• [Task to carry out]: Please give the rows between the lines holding "Document page, 1500x1125 pixels." and "title 却下 理由１", inclusive, as a two-column CSV with the columns request and answer, one row of the CSV per request. Put each request's text and its answer in one quoted field each, with line breaks turned into spaces.

• [Information provided]:
>> Start
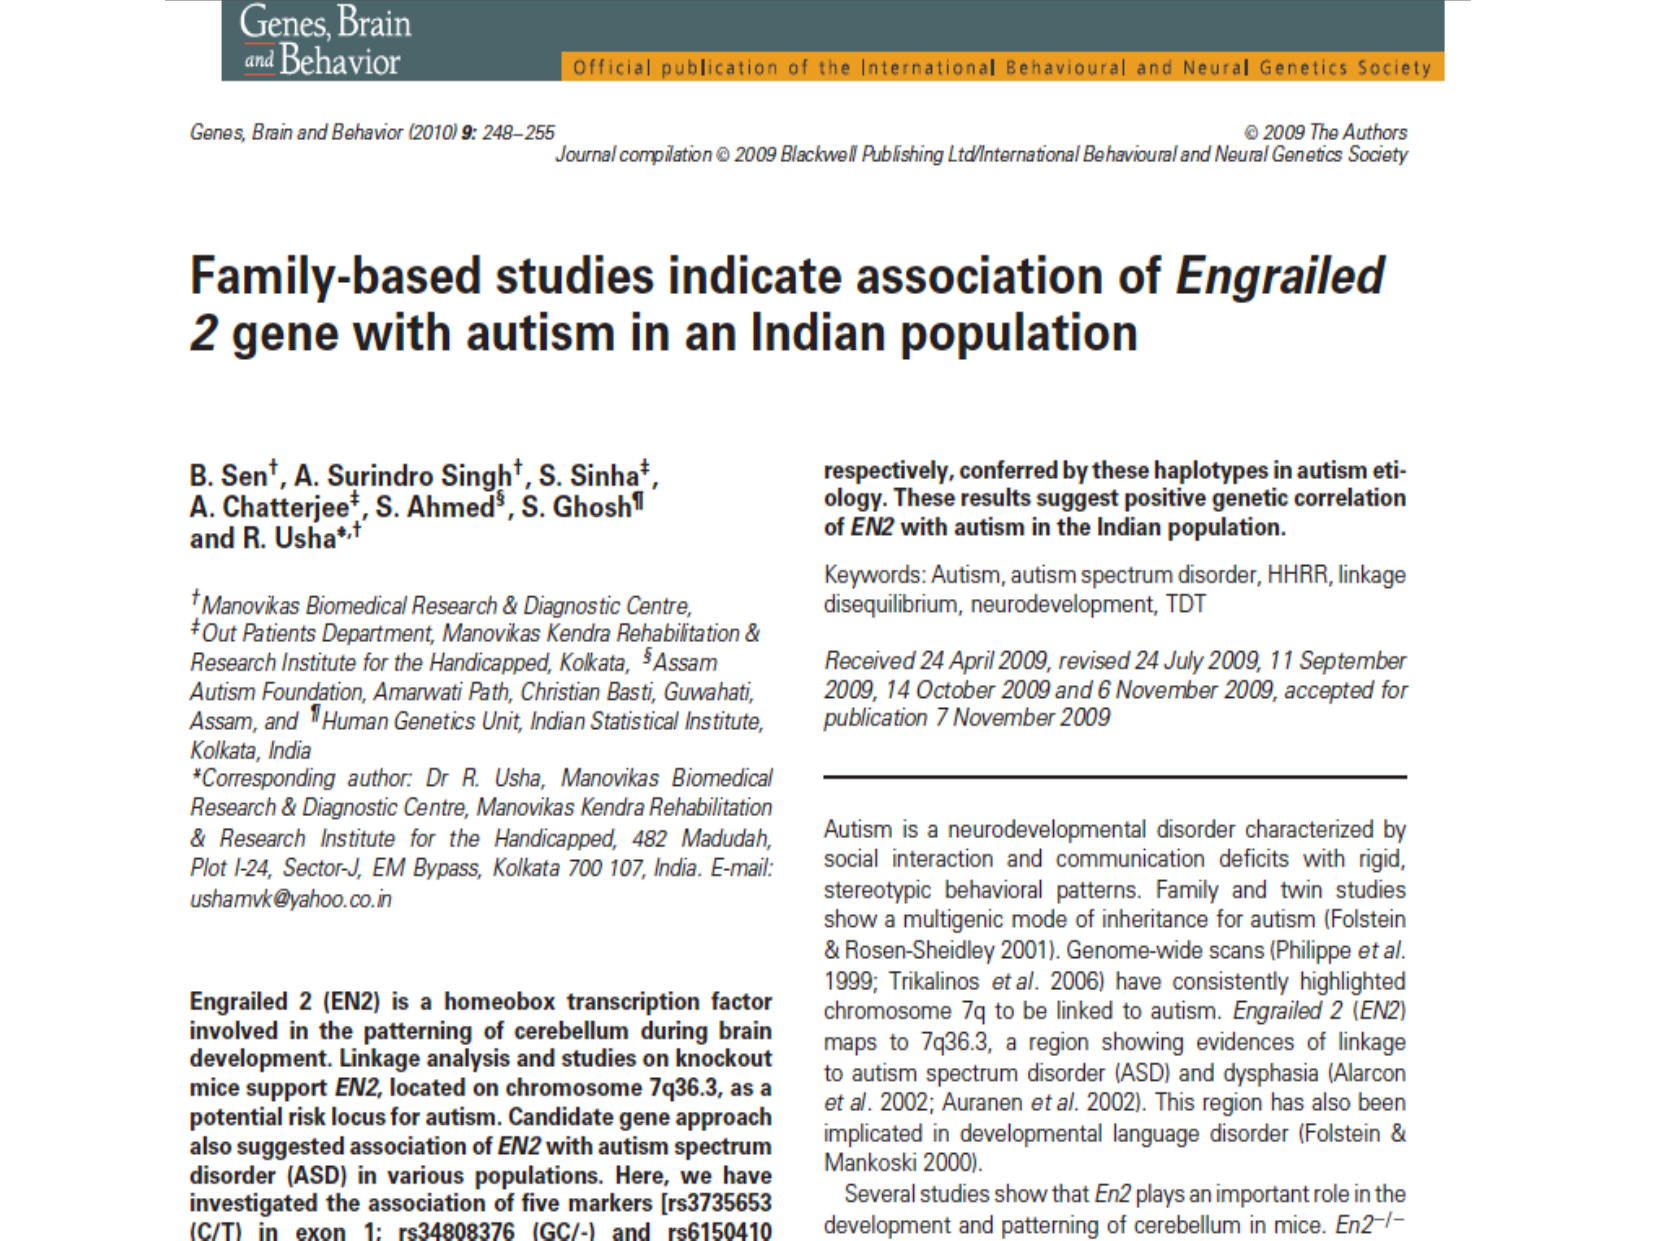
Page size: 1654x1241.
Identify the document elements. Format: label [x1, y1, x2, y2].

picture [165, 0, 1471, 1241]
>> End
>> Start
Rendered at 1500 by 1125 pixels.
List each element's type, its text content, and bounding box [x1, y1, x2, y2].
>> End
>> Start
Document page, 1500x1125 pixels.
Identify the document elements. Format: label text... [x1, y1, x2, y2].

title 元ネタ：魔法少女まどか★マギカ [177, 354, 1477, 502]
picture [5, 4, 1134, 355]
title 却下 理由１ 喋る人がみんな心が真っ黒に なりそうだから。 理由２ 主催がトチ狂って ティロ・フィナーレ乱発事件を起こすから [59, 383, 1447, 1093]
>> End
• [Full output]:
request,answer
"Document page, 1500x1125 pixels. Identify the document elements. Format: label text... [x1, y1, x2, y2].","title 元ネタ：魔法少女まどか★マギカ [177, 354, 1477, 502] picture [5, 4, 1134, 355] title 却下 理由１ 喋る人がみんな心が真っ黒に なりそうだから。 理由２ 主催がトチ狂って ティロ・フィナーレ乱発事件を起こすから [59, 383, 1447, 1093]"